» **Given problem**: Please write out the listing below as a numbered list, from its first line through the line with "elevation (m): 239", both included. Leave out blank lines and pictures.

» **Data lines**:
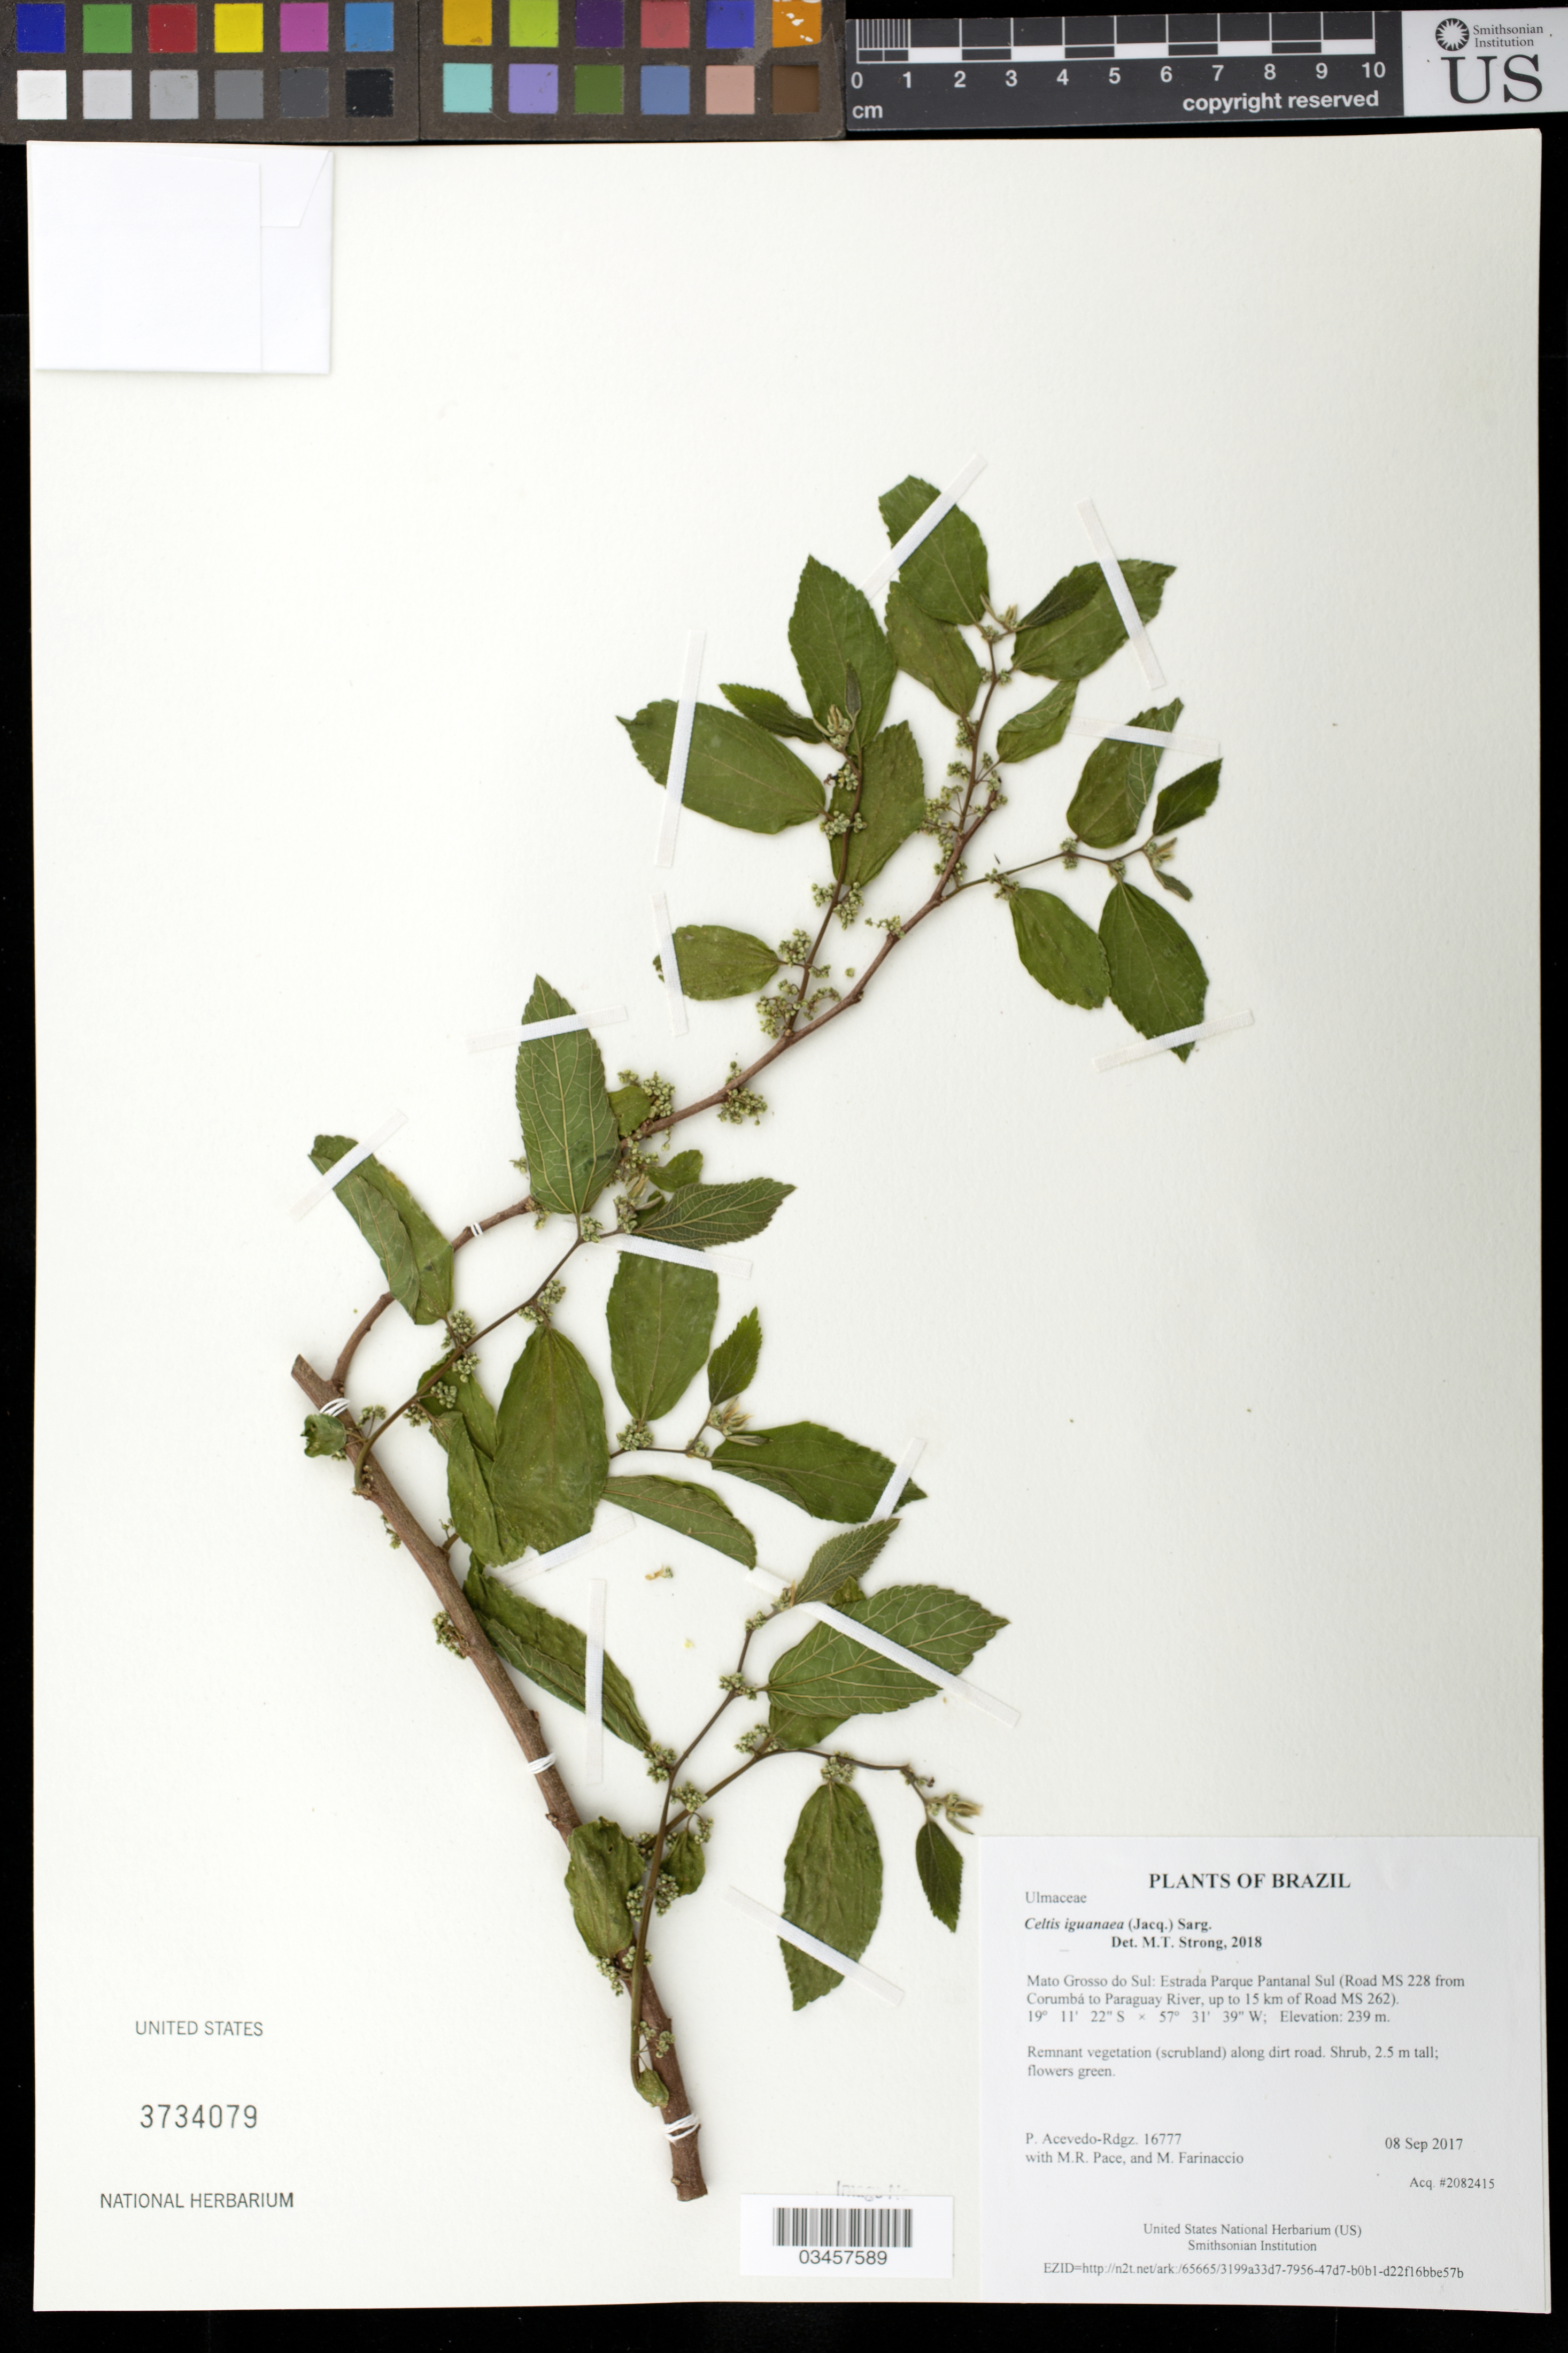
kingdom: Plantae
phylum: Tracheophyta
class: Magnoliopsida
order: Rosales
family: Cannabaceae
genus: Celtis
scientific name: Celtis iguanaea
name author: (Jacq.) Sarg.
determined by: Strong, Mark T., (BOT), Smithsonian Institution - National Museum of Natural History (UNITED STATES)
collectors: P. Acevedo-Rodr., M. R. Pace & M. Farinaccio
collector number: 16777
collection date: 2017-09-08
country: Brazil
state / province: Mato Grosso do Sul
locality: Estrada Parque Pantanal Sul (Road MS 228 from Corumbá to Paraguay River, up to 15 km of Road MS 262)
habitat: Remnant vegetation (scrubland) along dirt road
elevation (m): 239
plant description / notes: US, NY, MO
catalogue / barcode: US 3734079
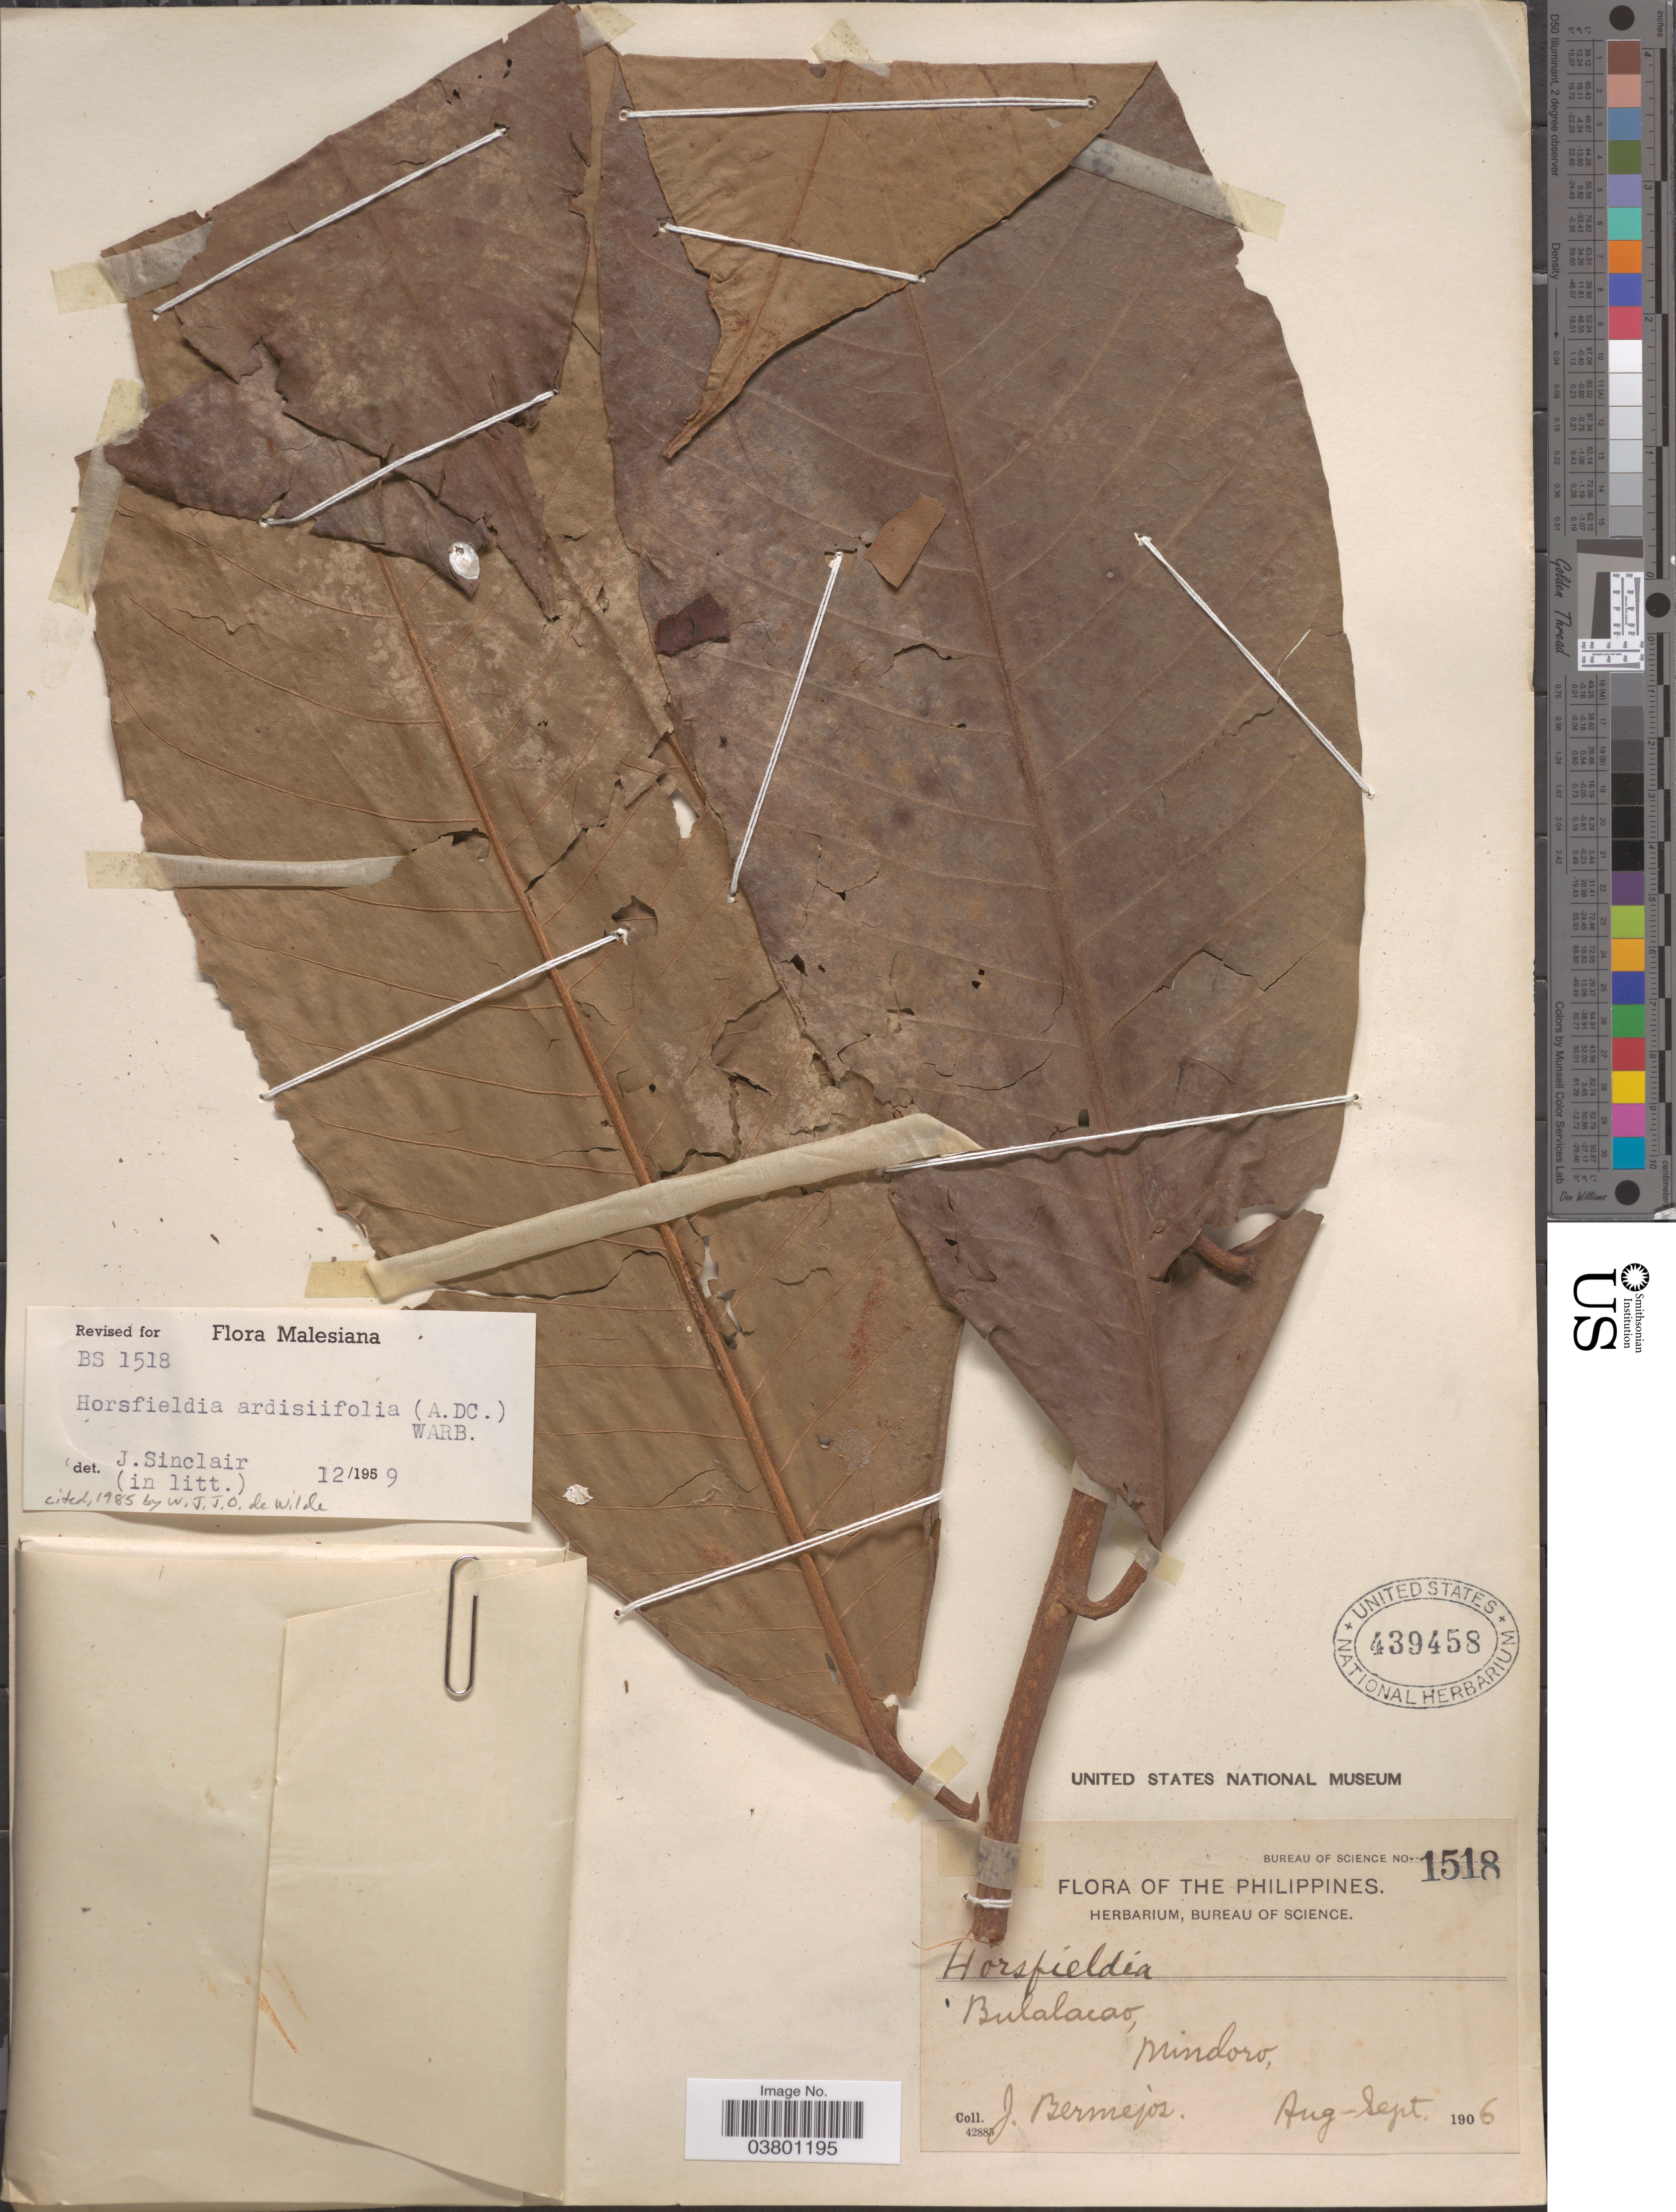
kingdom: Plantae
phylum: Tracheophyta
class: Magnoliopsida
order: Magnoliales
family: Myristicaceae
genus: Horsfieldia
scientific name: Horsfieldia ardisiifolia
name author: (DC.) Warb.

» **Final result**:
1. kingdom: Plantae
2. phylum: Tracheophyta
3. class: Magnoliopsida
4. order: Rosales
5. family: Cannabaceae
6. genus: Celtis
7. scientific name: Celtis iguanaea
8. name author: (Jacq.) Sarg.
9. determined by: Strong, Mark T., (BOT), Smithsonian Institution - National Museum of Natural History (UNITED STATES)
10. collectors: P. Acevedo-Rodr., M. R. Pace & M. Farinaccio
11. collector number: 16777
12. collection date: 2017-09-08
13. country: Brazil
14. state / province: Mato Grosso do Sul
15. locality: Estrada Parque Pantanal Sul (Road MS 228 from Corumbá to Paraguay River, up to 15 km of Road MS 262)
16. habitat: Remnant vegetation (scrubland) along dirt road
17. elevation (m): 239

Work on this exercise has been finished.